Susan Sklan, MEd, LICSW
Ms. Sklan is a clinical social worker with a background in child development from her years of experience in Early Intervention and overseeing a program for adolescent parents. She is a graduate of the Infant Mental Health Fellowship program at Boston Institute for Psychotherapy. Her practice and interests include therapeutic supports for the parent-infant and parent-child relationship, home visit based psychotherapy, consultation to early childhood programs, and the provision of clinical services to under-served populations. She is currently the clinical director of the Parents Program of the Newton Community Service Center and she has a private practice.
Eda Spielman, PsyD
Dr. Spielman is the clinical director of the Center for Early Relationship Support of JF&CS. She holds a certificate in Infant Mental Health and came to JF&CS to develop Early Connections, a program of home-based mother-baby psychotherapy for dyads facing early relationship challenges. She is currently involved in a federally funded project at CERS developing an adaptation of the evidence-based practice of child-parent psychotherapy to support trauma-exposed mothers and their young children in residential treatment for substance use recovery. She taught a clinical integrative seminar at MSPP for many years; has served as a consultant to Early Intervention, Early Head Start, and Healthy Families; and is in private practice in Newton with a specialty in issues of pregnancy and parenting.
Sarah Torrey, LICSW
Ms. Torrey is a clinical social worker currently in private practice in Providence, Rhode Island with more than 25 years of experience working with children, families, and adults. She has an interest in perinatal women’s health, infant mental health, and attachment theory across the life span. She does dyadic work with new mothers and their babies, sees toddlers and young children with their families, and works with adopted children of all ages with a range of attachment difficulties. Her adult work pays particular attention to the complexities of parenting and family life. Ms. Torrey is a graduate of the Infant Mental Health Fellowship at the Infant-Parent Training Institute of Jewish Family & Children’s Service. In the past she has worked providing intensive home-based treatment for families, in a therapeutic preschool setting, in Early Intervention, and on intensive reunification work with parents whose infants and young children are in state care.

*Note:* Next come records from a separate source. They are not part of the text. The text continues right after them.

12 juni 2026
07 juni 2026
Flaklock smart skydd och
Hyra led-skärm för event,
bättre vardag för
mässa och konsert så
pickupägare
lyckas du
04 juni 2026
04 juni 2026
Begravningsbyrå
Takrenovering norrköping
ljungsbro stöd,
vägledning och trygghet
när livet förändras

Her interests include infant observation, supervision, play therapy, and attachment based relational work.
Judith Arons, LICSW (1947-2014)
The Infant-Parent Training Institute remembers Judith Arons, a founding faculty member of IPTI, who died in November 2014. Ms. Arons was a gifted clinician, teacher, supervisor, and writer. Over fifteen years she was involved with every aspect of IPTI- as curriculum coordinator, teacher of several courses, and supervisor of IPTI fellows. She also completed a video project with Ann Epstein observing a mother and new baby for the first year and a half of the baby’s life. From the footage, they distilled video vignettes demonstrating the development of early intersubjectivity -- how parents and babies come to know each other, feel secure, handle frustration, and share delight. Judith’s presence captured in this film project will continue to inspire faculty and fellows at IPTI for years to come.